Assignment:
Reproduce the text of all the records below verbatim, leaving out the pictures.

Records shown:

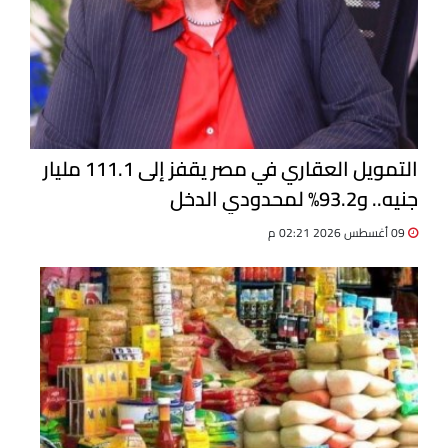
التمويل العقاري في مصر يقفز إلى 111.1 مليار
جنيه.. و93.2% لمحدودي الدخل
09 أغسطس 2026 02:21 م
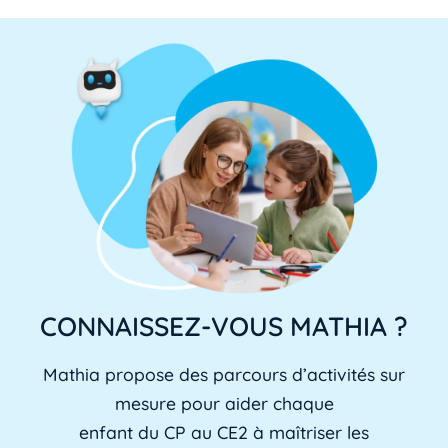
CONNAISSEZ-VOUS MATHIA ?
Mathia propose des parcours d’activités sur
mesure pour aider chaque
enfant du CP au CE2 à maîtriser les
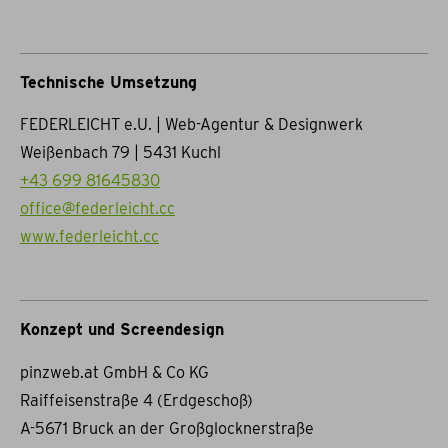
Technische Umsetzung
FEDERLEICHT e.U. | Web-Agentur & Designwerk
Weißenbach 79 | 5431 Kuchl
+43 699 81645830
office@federleicht.cc
www.federleicht.cc
Konzept und Screendesign
pinzweb.at GmbH & Co KG
Raiffeisenstraße 4 (Erdgeschoß)
A-5671 Bruck an der Großglocknerstraße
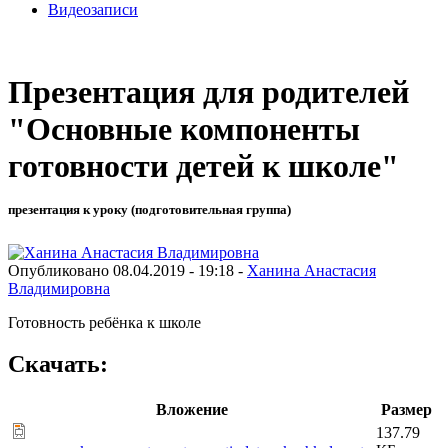
Видеозаписи
Презентация для родителей
"Основные компоненты
готовности детей к школе"
презентация к уроку (подготовительная группа)
Опубликовано 08.04.2019 - 19:18 -
Ханина Анастасия
Владимировна
Готовность ребёнка к школе
Скачать:
Вложение
Размер
137.79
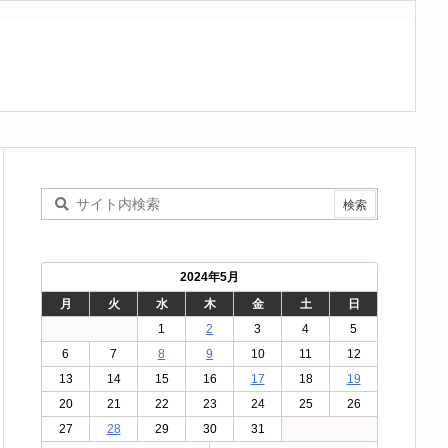
2024年5月
月
火
水
木
金
土
日
1
2
3
4
5
6
7
8
9
10
11
12
13
14
15
16
17
18
19
20
21
22
23
24
25
26
27
28
29
30
31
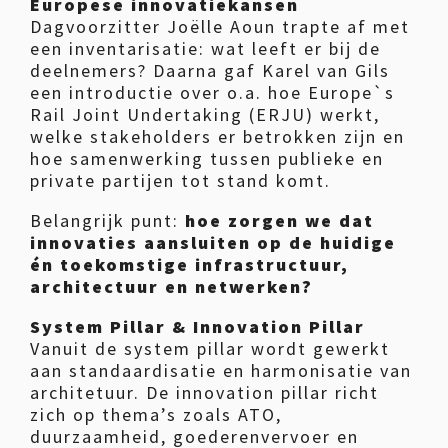
Europese innovatiekansen
Dagvoorzitter Joëlle Aoun trapte af met
een inventarisatie: wat leeft er bij de
deelnemers? Daarna gaf Karel van Gils
een introductie over o.a. hoe Europe`s
Rail Joint Undertaking (ERJU) werkt,
welke stakeholders er betrokken zijn en
hoe samenwerking tussen publieke en
private partijen tot stand komt.
Belangrijk punt:
hoe zorgen we dat
innovaties aansluiten op de huidige
én toekomstige infrastructuur,
architectuur en netwerken?
System Pillar & Innovation Pillar
Vanuit de system pillar wordt gewerkt
aan standaardisatie en harmonisatie van
architetuur. De innovation pillar richt
zich op thema’s zoals ATO,
duurzaamheid, goederenvervoer en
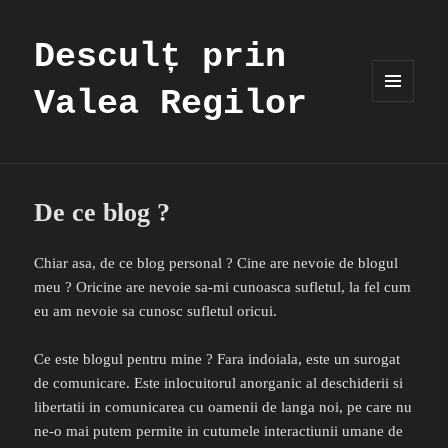
Desculț prin
Valea Regilor
MENIU
ȘI
WIDGET-
URI
De ce blog ?
Chiar asa, de ce blog personal ? Cine are nevoie de blogul
meu ? Oricine are nevoie sa-mi cunoasca sufletul, la fel cum
eu am nevoie sa cunosc sufletul oricui.
Ce este blogul pentru mine ? Fara indoiala, este un surogat
de comunicare. Este inlocuitorul anorganic al deschiderii si
libertatii in comunicarea cu oamenii de langa noi, pe care nu
ne-o mai putem permite in cutumele interactiunii umane de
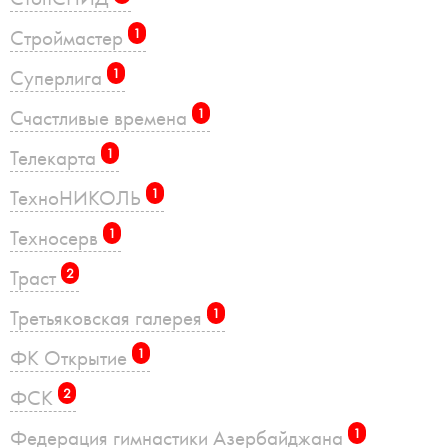
Строймастер
1
Суперлига
1
Счастливые времена
1
Телекарта
1
ТехноНИКОЛЬ
1
Техносерв
1
Траст
2
Третьяковская галерея
1
ФК Открытие
1
ФСК
2
Федерация гимнастики Азербайджана
1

Completed task:
التمويل العقاري في مصر يقفز إلى 111.1 مليار
جنيه.. و93.2% لمحدودي الدخل
09 أغسطس 2026 02:21 م
CONNAISSEZ-VOUS MATHIA ?
Mathia propose des parcours d’activités sur
mesure pour aider chaque
enfant du CP au CE2 à maîtriser les
Technische Umsetzung
FEDERLEICHT e.U. | Web-Agentur & Designwerk
Weißenbach 79 | 5431 Kuchl
+43 699 81645830
office@federleicht.cc
www.federleicht.cc
Konzept und Screendesign
pinzweb.at GmbH & Co KG
Raiffeisenstraße 4 (Erdgeschoß)
A-5671 Bruck an der Großglocknerstraße
Видеозаписи
Презентация для родителей
"Основные компоненты
готовности детей к школе"
презентация к уроку (подготовительная группа)
Опубликовано 08.04.2019 - 19:18 -
Ханина Анастасия
Владимировна
Готовность ребёнка к школе
Скачать:
Вложение
Размер
137.79
2024年5月
月
火
水
木
金
土
日
1
2
3
4
5
6
7
8
9
10
11
12
13
14
15
16
17
18
19
20
21
22
23
24
25
26
27
28
29
30
31
Europese innovatiekansen
Dagvoorzitter Joëlle Aoun trapte af met
een inventarisatie: wat leeft er bij de
deelnemers? Daarna gaf Karel van Gils
een introductie over o.a. hoe Europe`s
Rail Joint Undertaking (ERJU) werkt,
welke stakeholders er betrokken zijn en
hoe samenwerking tussen publieke en
private partijen tot stand komt.
Belangrijk punt:
hoe zorgen we dat
innovaties aansluiten op de huidige
én toekomstige infrastructuur,
architectuur en netwerken?
System Pillar & Innovation Pillar
Vanuit de system pillar wordt gewerkt
aan standaardisatie en harmonisatie van
architetuur. De innovation pillar richt
zich op thema’s zoals ATO,
duurzaamheid, goederenvervoer en
Desculț prin
Valea Regilor
MENIU
ȘI
WIDGET-
URI
De ce blog ?
Chiar asa, de ce blog personal ? Cine are nevoie de blogul
meu ? Oricine are nevoie sa-mi cunoasca sufletul, la fel cum
eu am nevoie sa cunosc sufletul oricui.
Ce este blogul pentru mine ? Fara indoiala, este un surogat
de comunicare. Este inlocuitorul anorganic al deschiderii si
libertatii in comunicarea cu oamenii de langa noi, pe care nu
ne-o mai putem permite in cutumele interactiunii umane de
Строймастер
1
Суперлига
1
Счастливые времена
1
Телекарта
1
ТехноНИКОЛЬ
1
Техносерв
1
Траст
2
Третьяковская галерея
1
ФК Открытие
1
ФСК
2
Федерация гимнастики Азербайджана
1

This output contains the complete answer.